SURGICAL OUTCOME OF THYMECTOMY IN MYAESTHENIA GRAVIS A CASE SERIES REVIEW
European Journal of Molecular & Clinical Medicine,
2022, Volume 9, Issue 6, Pages 169-176
AbstractBackground: Myasthenia gravis is a rare autoimmune disease caused by antibodies that probably originate from the thymus glands. In recent years, thymectomy has become a widespread procedure in the treatment of myasthenia gravis (MG). Transsternal approach with thymectomy is the accepted standard surgical approach for many years.
Aim: To evaluate the outcomes of 60 patients who underwent thymectomy for myasthenia gravis, quantify the degree of clinical improvement after thymectomy by evaluating changes in stage and medication requirement, and identify prognostic factors that may be helpful in determining the best patient selection.

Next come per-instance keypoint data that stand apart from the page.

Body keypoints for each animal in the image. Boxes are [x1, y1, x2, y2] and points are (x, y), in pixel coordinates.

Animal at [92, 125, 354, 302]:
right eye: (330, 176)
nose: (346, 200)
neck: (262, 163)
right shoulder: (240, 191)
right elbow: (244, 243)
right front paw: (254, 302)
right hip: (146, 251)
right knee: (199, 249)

Materials and Methods: The study group consists of 60 myasthenic gravis patients who were admitted to Gandhi Hospital's Cardiothoracic Surgery Department and received a trans-sternal complete thymectomy between February 2014 and December 2022.

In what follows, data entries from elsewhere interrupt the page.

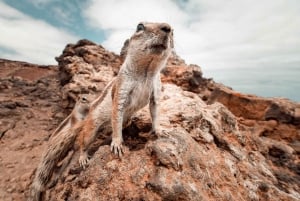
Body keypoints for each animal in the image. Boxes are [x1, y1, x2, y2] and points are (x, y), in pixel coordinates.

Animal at [29, 21, 173, 200]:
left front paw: (159, 130)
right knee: (82, 143)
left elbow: (155, 111)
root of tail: (86, 119)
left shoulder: (155, 92)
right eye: (140, 26)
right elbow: (116, 115)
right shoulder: (120, 92)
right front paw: (117, 143)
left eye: (172, 31)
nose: (167, 28)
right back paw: (84, 156)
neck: (146, 70)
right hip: (91, 130)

Results: 34 (56.7%) were males and 26 (43.3%) were females in the study. Females were aged between 9 to 60 years and mean age was 33.8 years. Before thymectomy, 21 patients were on anticholinestrase agents (Pyridostigmine). Post-operative pathologic study of thymus findings were reported as follows, hyperplasia of thymus was observed in 22 patients (36.6%), thymoma in 13 patients (21.6%), thymic carcinoma, atrophy in 5 patients (8.4%) and normal thymus in 20 patients (33.4%). 16 days was the mean hospital stay with 4 patients having prolonged hospital stay due to complications. Follow up ranged from 7 months to 10 years. Mean follow up is 2.5 years. Complete remission was observed in patients in Osserman stage I, IIA and IIB.
Conclusion: Thymectomy is recommended for patients younger than 60 years with non-thymomatous, generalized AChR antibody-associated myasthenia gravis. The early-onset, severe myasthenia gravis, female, thymic hyperplasia, benefit the most. Patients classified as Osserman Class IIA and IIB benefit most from this procedure.